22 March 2002

Get to grips with airtight bags for top conservation

MAKING high quality conserved grass while the sun shines is relatively straightforward, but keeping it in tip-top condition is not so easy.

The difficulty lies in keeping the grass completely airtight to prevent aerobic activity and, as a result, spoilage.

Leics-based JB Thorne makes a compressing and bagging machine which, since its introduction last autumn, has received overwhelming interest from farmers and contractors, reports the company.

"The equestrian and racehorse business is now demanding fodder of an increasingly high standard," says John Thorne. "The Swardmaster compresses and bags conserved grass, enabling it to be preserved in an airtight environment for up to 12 months."

Powered by a 7.5kW or 11kW three-phase electric motor, the machine is equipped with a two-stage hydraulic pump, 250-litre reservoir and pair of rams.

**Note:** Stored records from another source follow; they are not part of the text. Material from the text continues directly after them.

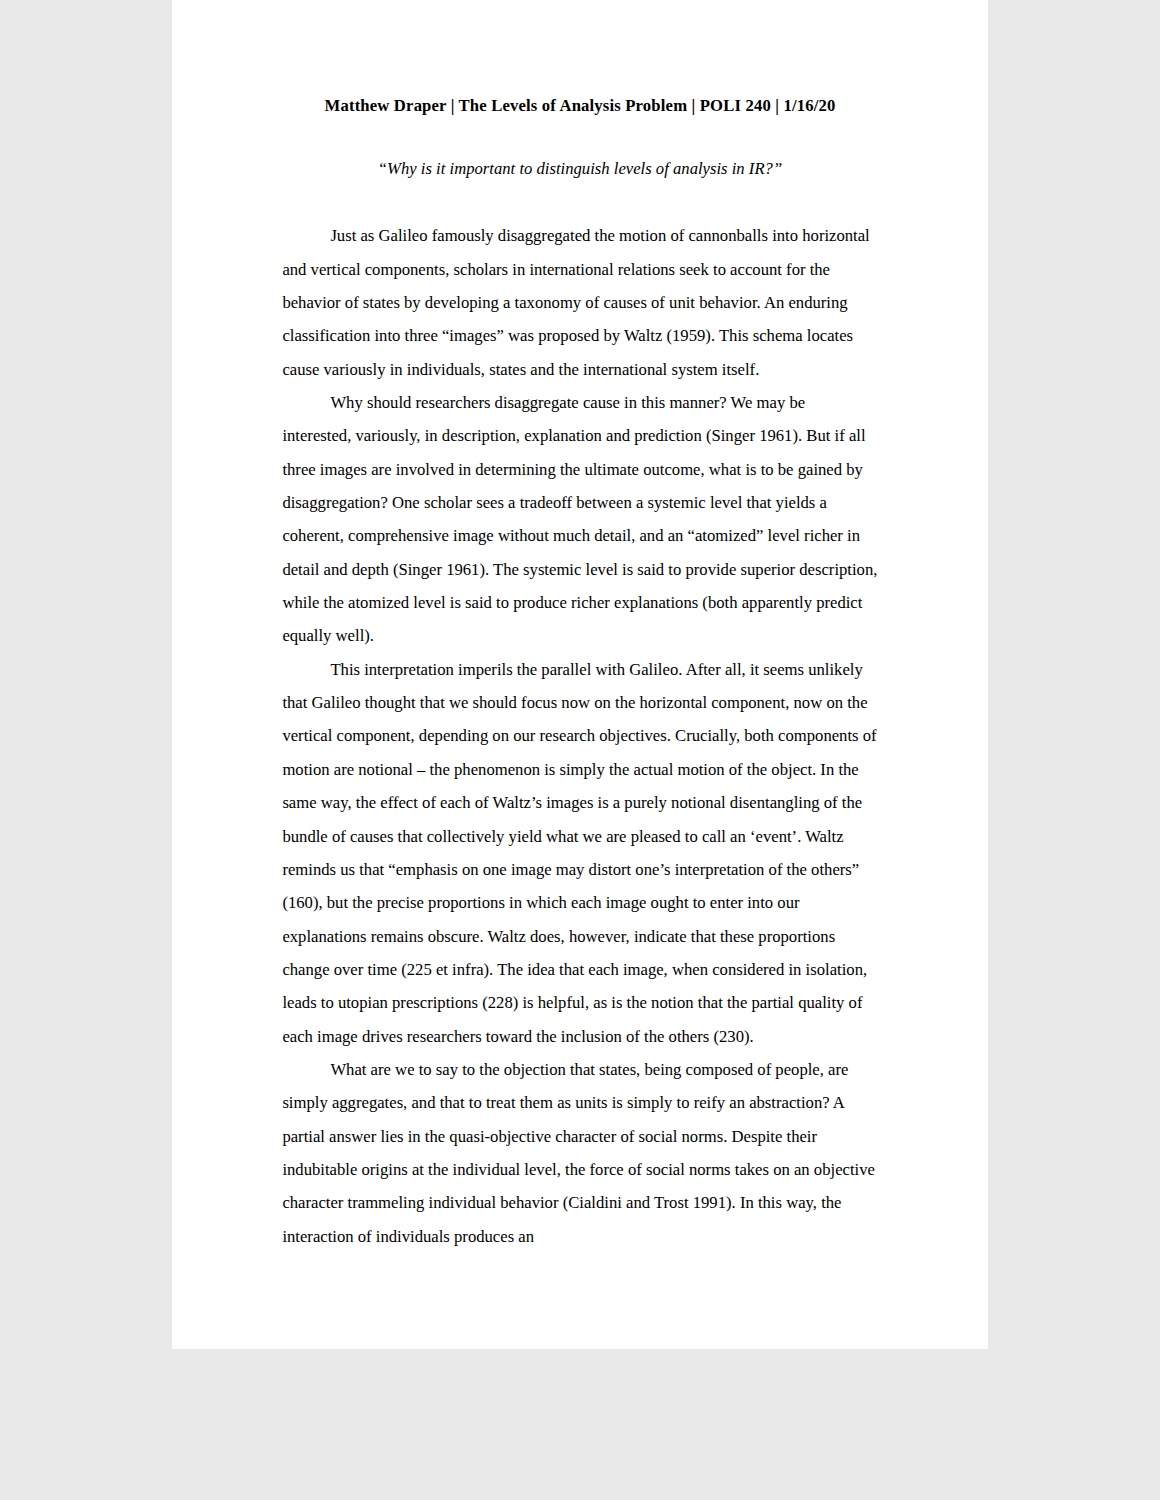Matthew Draper | The Levels of Analysis Problem | POLI 240 | 1/16/20
“Why is it important to distinguish levels of analysis in IR?”
Just as Galileo famously disaggregated the motion of cannonballs into horizontal and vertical components, scholars in international relations seek to account for the behavior of states by developing a taxonomy of causes of unit behavior. An enduring classification into three “images” was proposed by Waltz (1959). This schema locates cause variously in individuals, states and the international system itself.
Why should researchers disaggregate cause in this manner? We may be interested, variously, in description, explanation and prediction (Singer 1961). But if all three images are involved in determining the ultimate outcome, what is to be gained by disaggregation? One scholar sees a tradeoff between a systemic level that yields a coherent, comprehensive image without much detail, and an “atomized” level richer in detail and depth (Singer 1961). The systemic level is said to provide superior description, while the atomized level is said to produce richer explanations (both apparently predict equally well).
This interpretation imperils the parallel with Galileo. After all, it seems unlikely that Galileo thought that we should focus now on the horizontal component, now on the vertical component, depending on our research objectives. Crucially, both components of motion are notional – the phenomenon is simply the actual motion of the object. In the same way, the effect of each of Waltz’s images is a purely notional disentangling of the bundle of causes that collectively yield what we are pleased to call an ‘event’. Waltz reminds us that “emphasis on one image may distort one’s interpretation of the others” (160), but the precise proportions in which each image ought to enter into our explanations remains obscure. Waltz does, however, indicate that these proportions change over time (225 et infra). The idea that each image, when considered in isolation, leads to utopian prescriptions (228) is helpful, as is the notion that the partial quality of each image drives researchers toward the inclusion of the others (230).
What are we to say to the objection that states, being composed of people, are simply aggregates, and that to treat them as units is simply to reify an abstraction? A partial answer lies in the quasi-objective character of social norms. Despite their indubitable origins at the individual level, the force of social norms takes on an objective character trammeling individual behavior (Cialdini and Trost 1991). In this way, the interaction of individuals produces an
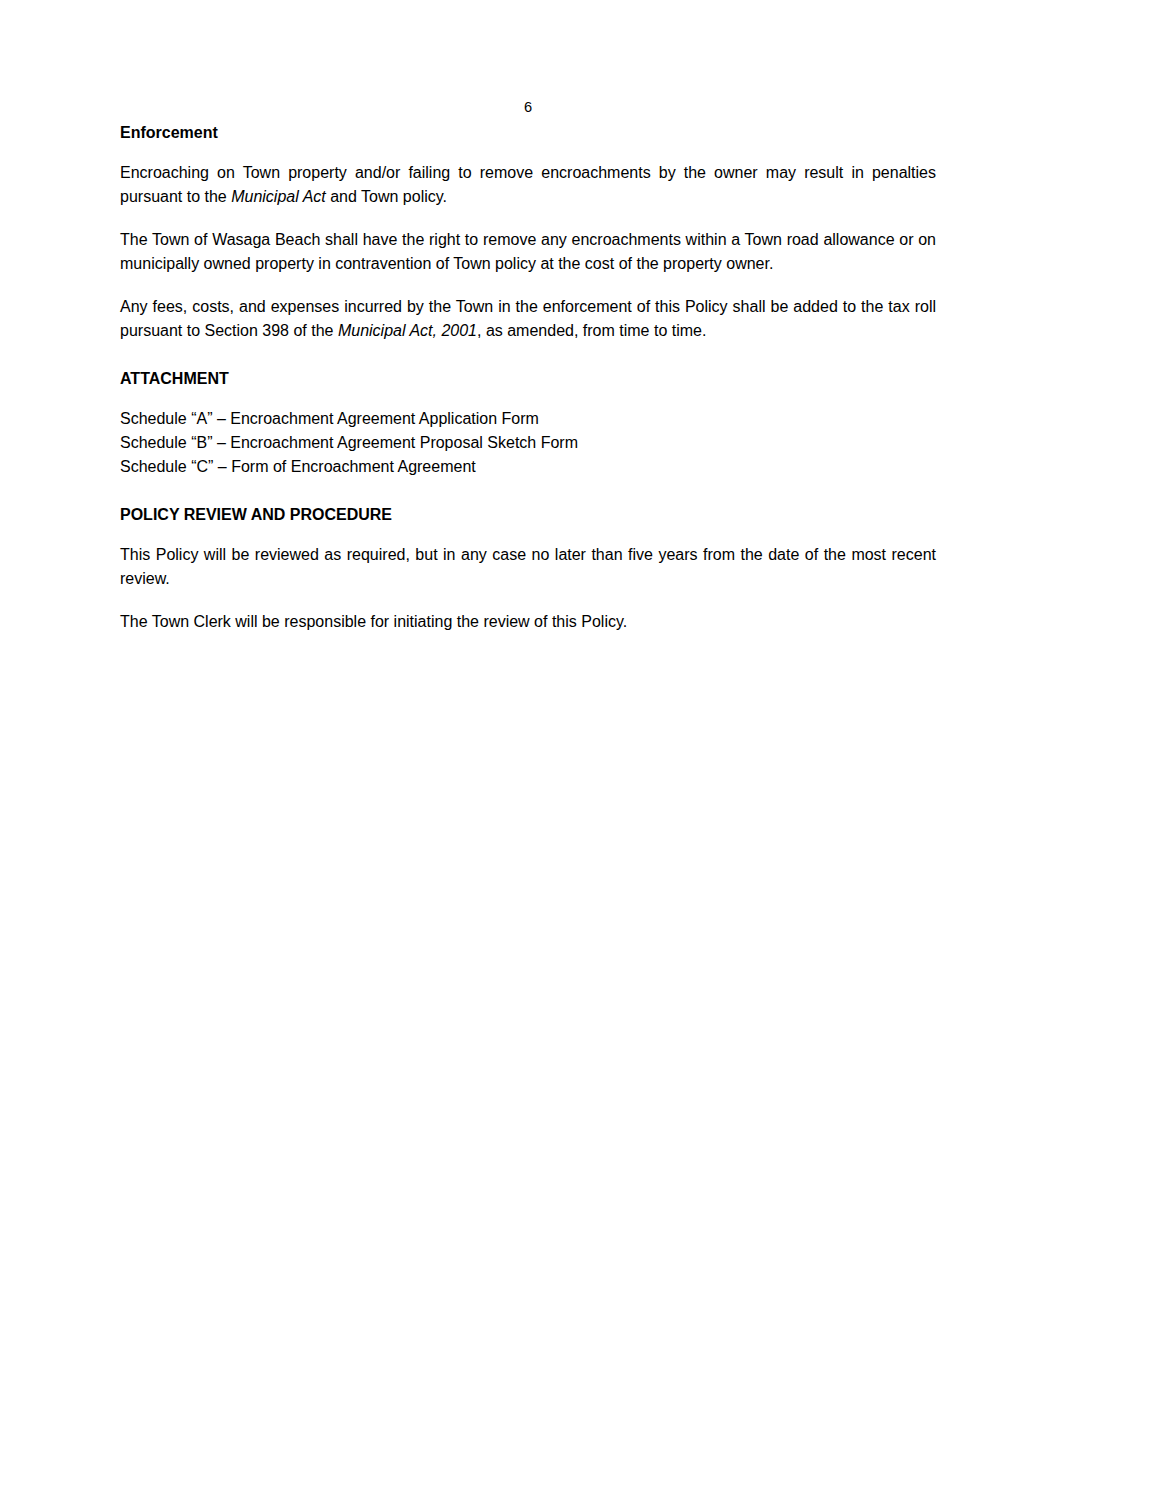6
Enforcement
Encroaching on Town property and/or failing to remove encroachments by the owner may result in penalties pursuant to the Municipal Act and Town policy.
The Town of Wasaga Beach shall have the right to remove any encroachments within a Town road allowance or on municipally owned property in contravention of Town policy at the cost of the property owner.
Any fees, costs, and expenses incurred by the Town in the enforcement of this Policy shall be added to the tax roll pursuant to Section 398 of the Municipal Act, 2001, as amended, from time to time.
ATTACHMENT
Schedule “A” – Encroachment Agreement Application Form
Schedule “B” – Encroachment Agreement Proposal Sketch Form
Schedule “C” – Form of Encroachment Agreement
POLICY REVIEW AND PROCEDURE
This Policy will be reviewed as required, but in any case no later than five years from the date of the most recent review.
The Town Clerk will be responsible for initiating the review of this Policy.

In work, an operator places a 60cm (2ft) section of bale in the chamber, before the door is closed and lever operated to start compression.

Exerting no less than a 10t force, a vertical hydraulic ram squeezes the crop, while a second one pushes it through a horizontal chamber.

To maximise workrates, the rams have a "fast approach" which is then slowed during compression.

Pressurising the block of grass pushes two more through the horizontal chamber and when the outer one emerges it is bagged by a second operator.

"The 7.5kW and 11kW machines can fill up to 60 and 100 bags/hour, respectively, which can be increased using a self-loading device," says Mr Thorne. "The bags are then closed by a heat sealing device which we can supply for about £1300."

Weighing 20kg for haylage and 14kg for hay, the sealed bags can be stacked on pallets and then shrink-wrapped to provide further protection.